Personal information
- Born: 11 June 1991 (age 35) Rajgangpur, Odisha, India
- Height: 1.58 m (5 ft 2 in)
- Weight: 57 kg (126 lb)

Sport
- Sport: Field hockey
- Position: Defender

National team
- Years: Team / Caps / Goals
- 2009–2019: India / 155 / (2)

Medal record
Women's field hockey
Representing India
Asian Games
| Silver medal – second place | 2018 Jakarta | Team |
| Bronze medal – third place | 2014 Incheon | Team |
Asia Cup
| Gold medal – first place | 2017 Gifu |  |
| Bronze medal – third place | 2013 Kuala Lumpur |  |
Asian Champions Trophy
| Gold medal – first place | 2016 Singapore |  |
| Silver medal – second place | 2013 Kakamigahara |  |
| Silver medal – second place | 2018 Donghae |  |

= Sunita Lakra =

Indian hockey player

Sunita Lakra (born 11 June 1991) is an Indian field hockey player. Lakra has represented her country by being capped in the India women's national field hockey team. Lakra announced her retirement from hockey through Hockey India on 2 January 2020.

==Early life==
Lakra's father is a farmer. She was sent to join Sports Authority of India (SAI) in Rourkela to learn hockey when she was six years old. In Lakra's community, most girls and boys take up football from an early age, but Lakra's father believed that football was a dangerous sport and trained his daughter in hockey. She married Deepak Toppo who works for Odisa Police Department .

==Career==
Sunita Lakra made her international debut in 2009, and has since then, cited as the backbone of the team. She was the part of the team in the 17th Asian Games and the Women's Hockey World League Round 2. India's clash against New Zealand in the Hawke's Bay Cup of 2015 marked the 50th international appearance of Lakra.

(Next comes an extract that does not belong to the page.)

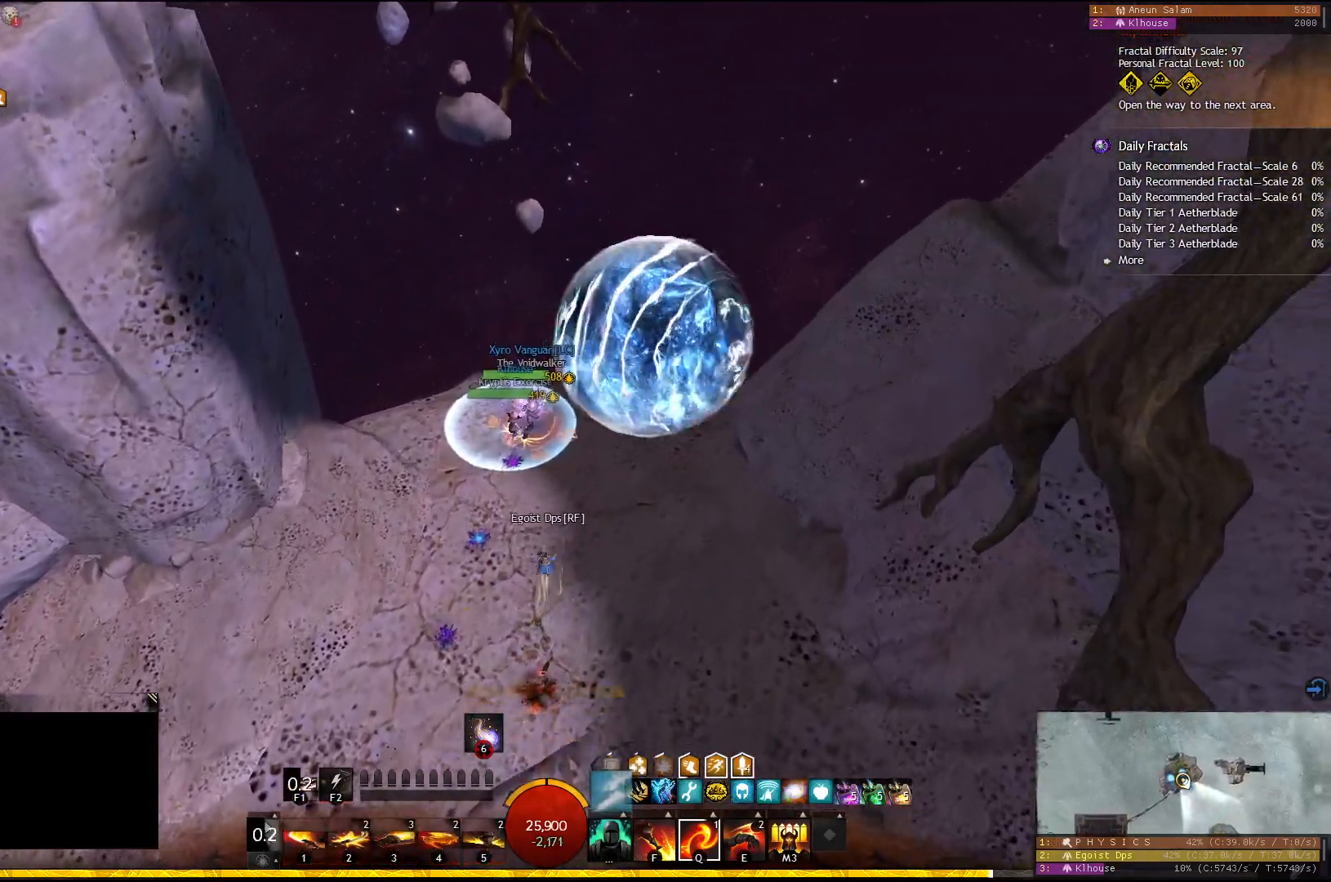
{"keys": [], "events": []}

She plays defense in the team. Lakra completed her 100th international match with a match also against New Zealand in 2017, in the third match of the five match series. Lakra climbed the ladder of ranks in Indian hockey with significant performances at the 17th Asian Games and the 2016 Rio Olympics. She was also the part of the winning Indian side in the Asian Champions Trophy, in which the team won the final match against China. In 2017 August, she was selected to be a part of the India women's national field hockey team's 15-day European tour starting 5 September 2017.

Lakra was handed the responsibility to head the team as a captain in the Asian Champions Trophy women's hockey, which began at Donghae City, Korea in May 2018, and led the team to a second position.

Lakra is a part of the 18 member squad which is playing in the 14th edition of the Women's Hockey World Cup.